Table of Contents
Hash functions are functions that map a bit vector to another bit vector, usually shorter than the original vector and usually of fixed length for a particular function.
There are three primary uses for hash functions:
- Fast table lookup
- Message digests
Fast Table Lookup
Fast table lookup can be implemented using a hash function and a hash table. Elements are found in the hash table by calculating the hash of the element's key and using the hash value as the index into the table. This is clearly faster than other methods, such as examining each element of the table sequentially to find a match.
Message digests allow you to compare two large bit vectors and quickly determine if they are equal. Instead of comparing the vectors bit-by-bit, if the hash values of each bit vector are available you can compare the hash values. If the hash values are different, the original vectors must be different. If the hash values are the same then the original vectors are very likely to be the same if the hash function is good.
Message digests can use either cryptographic or non-cryptographic hash functions. If the purpose of the message digest is to determine if the original message has been tampered with, you would need to use a cryptographic hash function. If you just want to quickly tell if it's the same as another file with a different name (assuming the hash values have already been computed), you can use a non-cryptographic hash function.

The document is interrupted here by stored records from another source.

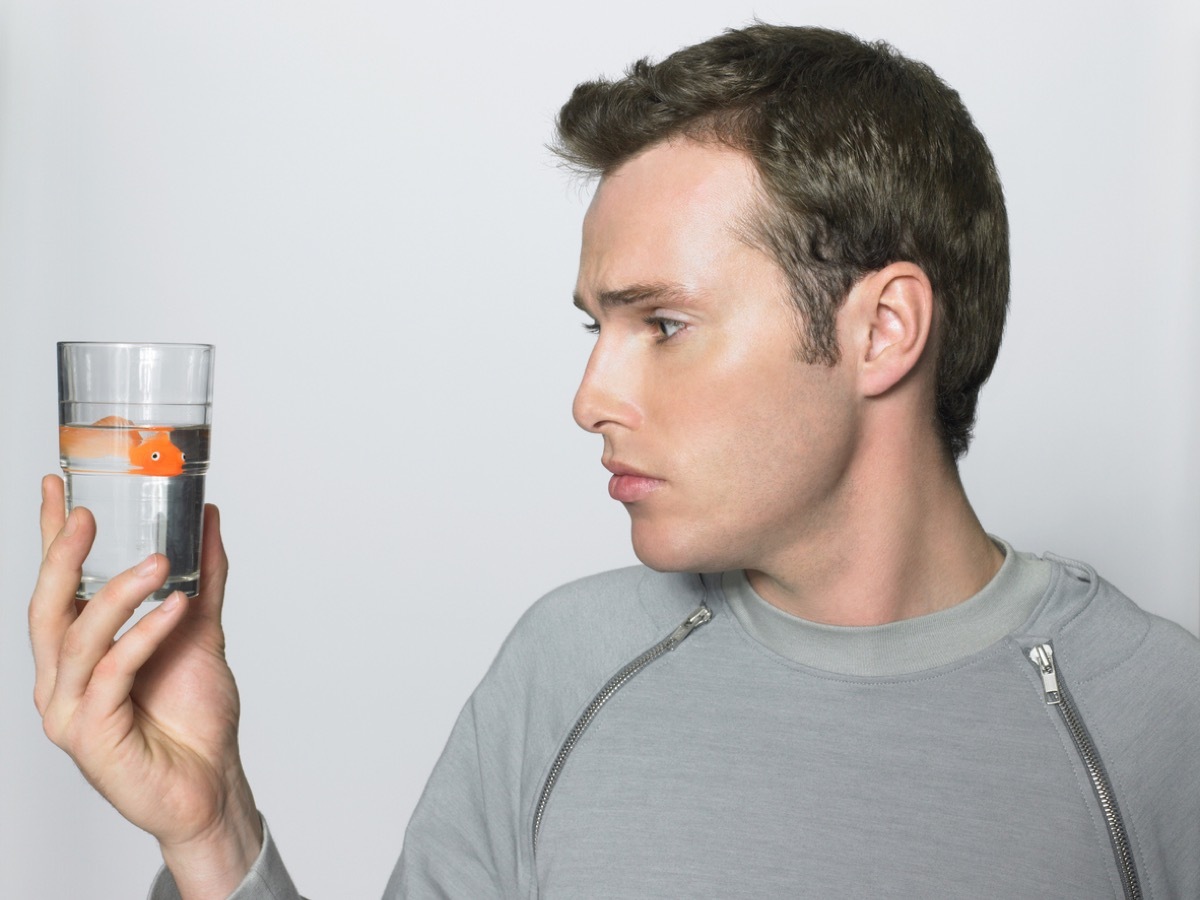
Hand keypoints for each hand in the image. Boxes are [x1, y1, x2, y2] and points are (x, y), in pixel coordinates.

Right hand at [30, 475, 262, 898]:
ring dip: (117, 594)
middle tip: (88, 515)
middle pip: (47, 606)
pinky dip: (143, 636)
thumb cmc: (195, 717)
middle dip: (63, 556)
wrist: (211, 784)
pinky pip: (112, 673)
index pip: (58, 585)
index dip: (53, 536)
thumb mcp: (201, 630)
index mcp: (81, 652)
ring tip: (158, 563)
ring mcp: (71, 709)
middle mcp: (64, 678)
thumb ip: (203, 578)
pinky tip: (173, 609)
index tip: (56, 485)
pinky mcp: (91, 736)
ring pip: (77, 637)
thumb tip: (208, 519)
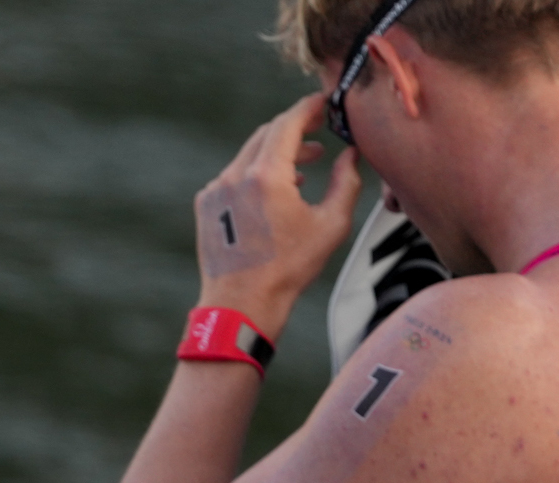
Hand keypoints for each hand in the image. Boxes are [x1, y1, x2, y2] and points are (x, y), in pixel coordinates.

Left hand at [193, 93, 363, 341]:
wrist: (242, 304)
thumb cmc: (289, 269)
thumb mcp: (331, 225)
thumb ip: (346, 182)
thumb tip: (352, 156)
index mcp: (266, 175)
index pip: (288, 122)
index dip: (309, 108)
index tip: (324, 103)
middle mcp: (235, 175)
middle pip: (267, 133)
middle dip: (295, 130)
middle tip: (319, 133)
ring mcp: (215, 189)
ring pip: (249, 155)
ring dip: (277, 154)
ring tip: (305, 170)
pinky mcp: (206, 205)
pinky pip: (234, 176)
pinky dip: (256, 175)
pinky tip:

Encryption is the transformation of data into a form unreadable by anyone without a secret decryption key. Hash functions play an important role in encryption because it is their properties that cause the encrypted data to be unreadable and the original data to be unrecoverable from the encrypted data without the decryption key.
Hash functions in this context are sometimes given other names such as mixing functions.
Properties of Hash Functions
For a function to be useful as a hash function, it must exhibit the property of uniform distribution. Some hash functions also have the one-way property. If a hash function is to be used for cryptography or for fast table lookup where the nature of the keys is unknown, the one-way property is a requirement.
All good hash functions share the property of collision avoidance, which means that the desired behavior is for unique inputs to provide unique outputs. If the length of the input vector is greater than the length of the output vector it's impossible to avoid all collisions because the set of input vectors will be of greater order than the set of output vectors. The hash function partitions the input set into subsets of input vectors that all produce the same output.
Since collisions cannot be avoided, the goal is to minimize their likelihood given two arbitrary input vectors. Minimization occurs when the size of the largest partition is minimized, that is, when the output vectors are evenly distributed among the corresponding input vectors. When this happens we say the output vectors are uniformly distributed.
Another important goal is that "similar" input vectors produce very different output vectors. For the case of table lookup, table keys are usually either human language strings, index numbers, or other data that exhibit non-randomness. For the case of message digest functions, the goal is to make it as difficult as possible to find two different messages that result in the same hash. A hash function with this property is called a one-way hash function.
Not all applications require hash functions to be one-way, but all cryptographic applications do. For example, a hash value for fast table lookup where the keys are telephone numbers could simply be the last four digits of the phone number. This hash function is suitable because it's likely to be uniformly distributed, but it's clearly not one-way because it is easy to devise a phone number that has a specific hash value.